Top of Task material
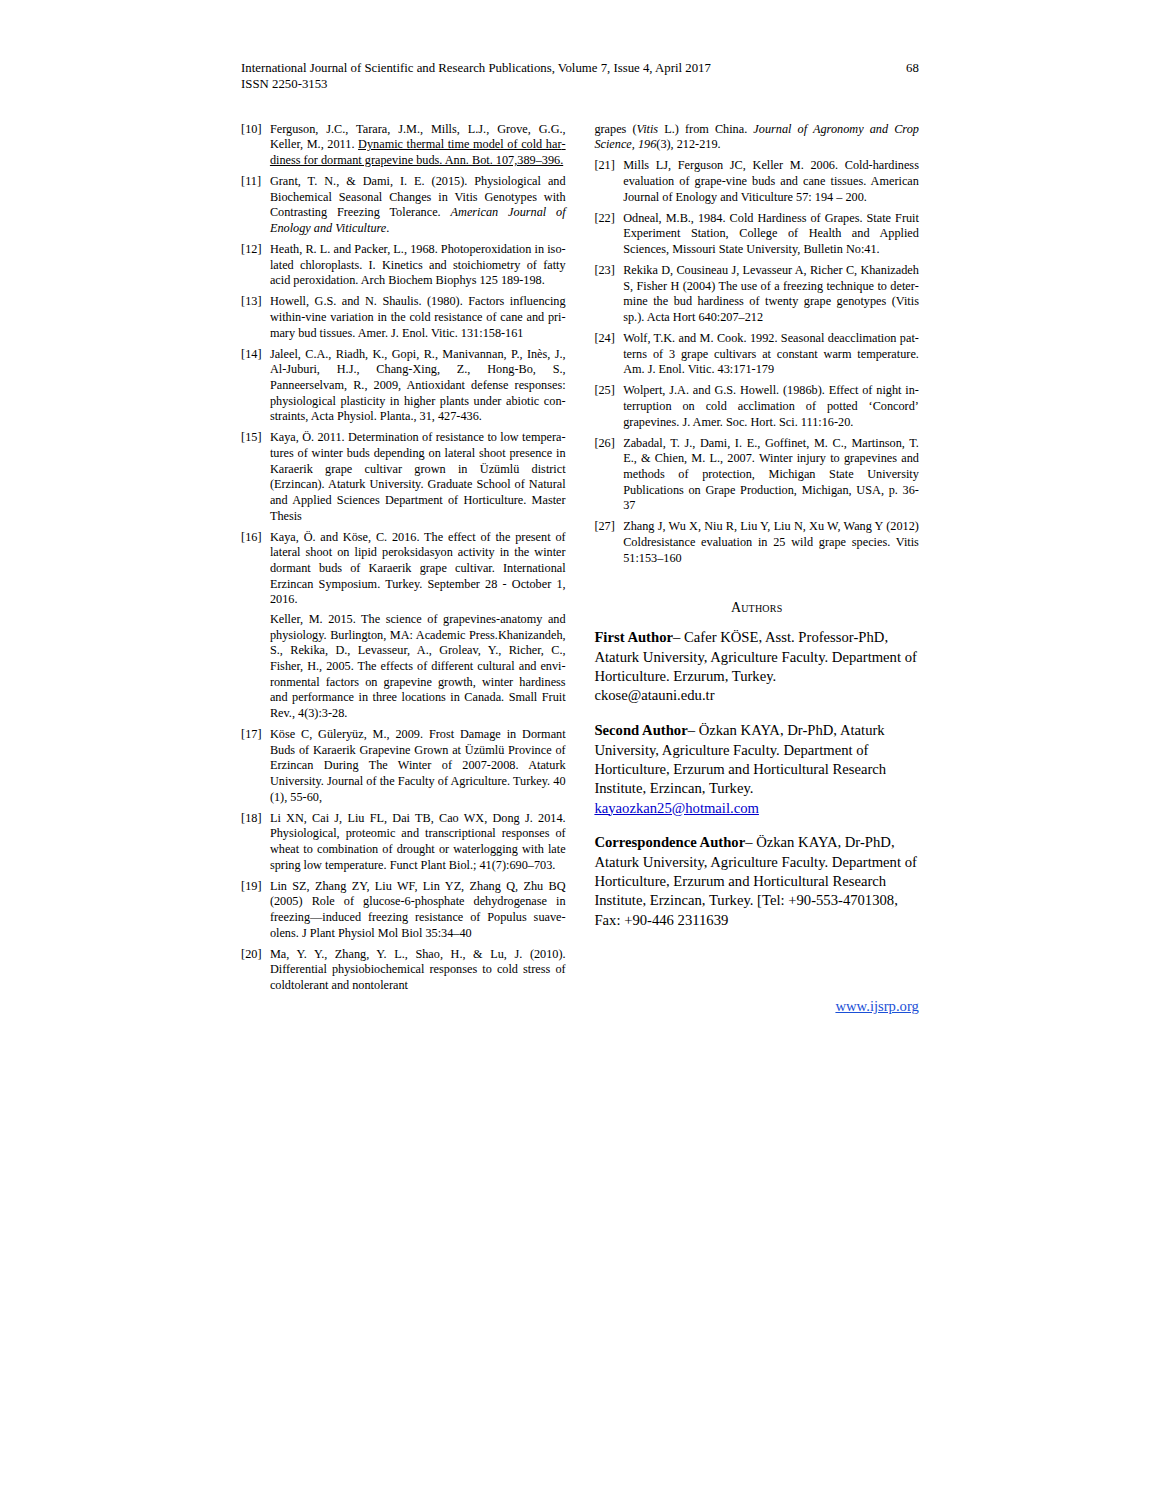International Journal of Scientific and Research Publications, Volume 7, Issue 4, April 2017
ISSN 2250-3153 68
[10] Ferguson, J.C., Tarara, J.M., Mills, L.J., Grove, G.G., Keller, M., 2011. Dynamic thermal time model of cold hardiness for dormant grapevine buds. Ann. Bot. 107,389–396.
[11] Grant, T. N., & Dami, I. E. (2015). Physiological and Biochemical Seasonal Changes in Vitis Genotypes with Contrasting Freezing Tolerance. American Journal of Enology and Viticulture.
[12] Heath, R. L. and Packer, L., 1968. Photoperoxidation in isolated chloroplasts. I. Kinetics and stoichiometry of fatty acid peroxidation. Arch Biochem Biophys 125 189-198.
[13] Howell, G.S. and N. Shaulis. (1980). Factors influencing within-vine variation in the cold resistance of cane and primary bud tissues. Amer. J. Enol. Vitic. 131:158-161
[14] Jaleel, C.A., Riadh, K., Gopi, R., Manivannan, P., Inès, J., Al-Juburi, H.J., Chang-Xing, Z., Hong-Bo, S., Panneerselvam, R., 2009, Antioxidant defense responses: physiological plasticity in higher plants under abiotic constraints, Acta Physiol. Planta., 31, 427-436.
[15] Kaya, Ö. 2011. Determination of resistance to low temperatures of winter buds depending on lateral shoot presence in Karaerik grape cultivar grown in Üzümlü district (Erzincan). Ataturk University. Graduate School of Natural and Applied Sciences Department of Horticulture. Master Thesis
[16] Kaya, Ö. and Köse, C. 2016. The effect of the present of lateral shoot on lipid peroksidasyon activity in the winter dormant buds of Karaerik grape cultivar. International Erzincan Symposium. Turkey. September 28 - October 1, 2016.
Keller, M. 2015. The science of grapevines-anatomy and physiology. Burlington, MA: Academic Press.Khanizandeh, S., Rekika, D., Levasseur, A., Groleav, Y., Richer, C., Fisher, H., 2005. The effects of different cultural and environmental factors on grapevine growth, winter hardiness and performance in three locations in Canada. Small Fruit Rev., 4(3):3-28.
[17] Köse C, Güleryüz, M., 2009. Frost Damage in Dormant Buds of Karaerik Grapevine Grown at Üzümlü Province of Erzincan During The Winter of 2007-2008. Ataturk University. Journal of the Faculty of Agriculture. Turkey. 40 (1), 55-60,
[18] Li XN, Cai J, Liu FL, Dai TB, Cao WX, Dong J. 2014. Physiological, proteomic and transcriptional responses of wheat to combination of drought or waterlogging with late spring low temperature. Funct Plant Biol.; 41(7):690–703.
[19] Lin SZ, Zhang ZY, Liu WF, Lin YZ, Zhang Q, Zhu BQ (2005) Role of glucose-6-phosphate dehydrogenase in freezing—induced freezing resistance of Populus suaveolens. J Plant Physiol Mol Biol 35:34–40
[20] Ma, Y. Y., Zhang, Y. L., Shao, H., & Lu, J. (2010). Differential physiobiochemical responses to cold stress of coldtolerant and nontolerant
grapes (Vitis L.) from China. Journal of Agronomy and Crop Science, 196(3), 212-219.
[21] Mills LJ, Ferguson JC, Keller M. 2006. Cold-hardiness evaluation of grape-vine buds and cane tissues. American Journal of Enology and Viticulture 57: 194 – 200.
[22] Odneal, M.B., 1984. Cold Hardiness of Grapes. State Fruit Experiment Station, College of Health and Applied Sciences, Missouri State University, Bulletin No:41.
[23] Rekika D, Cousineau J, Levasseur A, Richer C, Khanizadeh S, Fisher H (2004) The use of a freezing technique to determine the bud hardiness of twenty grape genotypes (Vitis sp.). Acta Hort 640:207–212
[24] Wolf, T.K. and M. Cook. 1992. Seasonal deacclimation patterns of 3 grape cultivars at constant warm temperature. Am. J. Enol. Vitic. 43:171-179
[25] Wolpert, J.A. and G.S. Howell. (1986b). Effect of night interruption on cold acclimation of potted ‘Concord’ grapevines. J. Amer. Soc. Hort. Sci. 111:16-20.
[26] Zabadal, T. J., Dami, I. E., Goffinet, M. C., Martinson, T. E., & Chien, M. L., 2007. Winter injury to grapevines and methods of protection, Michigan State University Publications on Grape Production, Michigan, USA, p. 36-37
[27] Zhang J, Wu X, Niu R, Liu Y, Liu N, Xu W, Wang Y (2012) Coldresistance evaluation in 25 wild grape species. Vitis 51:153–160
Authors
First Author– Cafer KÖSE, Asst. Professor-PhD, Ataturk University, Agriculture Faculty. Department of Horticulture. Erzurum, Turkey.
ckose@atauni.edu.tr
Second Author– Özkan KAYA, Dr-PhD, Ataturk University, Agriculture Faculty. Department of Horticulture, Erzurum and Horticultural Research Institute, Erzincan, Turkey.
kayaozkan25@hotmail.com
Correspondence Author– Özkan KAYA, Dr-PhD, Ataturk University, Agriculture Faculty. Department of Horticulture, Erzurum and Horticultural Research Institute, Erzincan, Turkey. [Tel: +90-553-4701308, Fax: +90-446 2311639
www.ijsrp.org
Bottom of Task material
Activity: Repeat, exactly as they stand above, the lines from the line with "[25] Wolpert, J.A." to the line with "kayaozkan25@hotmail.com", both lines included.

Answer below:
[25] Wolpert, J.A. and G.S. Howell. (1986b). Effect of night interruption on cold acclimation of potted ‘Concord’ grapevines. J. Amer. Soc. Hort. Sci. 111:16-20.
[26] Zabadal, T. J., Dami, I. E., Goffinet, M. C., Martinson, T. E., & Chien, M. L., 2007. Winter injury to grapevines and methods of protection, Michigan State University Publications on Grape Production, Michigan, USA, p. 36-37
[27] Zhang J, Wu X, Niu R, Liu Y, Liu N, Xu W, Wang Y (2012) Coldresistance evaluation in 25 wild grape species. Vitis 51:153–160
Authors
First Author– Cafer KÖSE, Asst. Professor-PhD, Ataturk University, Agriculture Faculty. Department of Horticulture. Erzurum, Turkey.
ckose@atauni.edu.tr
Second Author– Özkan KAYA, Dr-PhD, Ataturk University, Agriculture Faculty. Department of Horticulture, Erzurum and Horticultural Research Institute, Erzincan, Turkey.
kayaozkan25@hotmail.com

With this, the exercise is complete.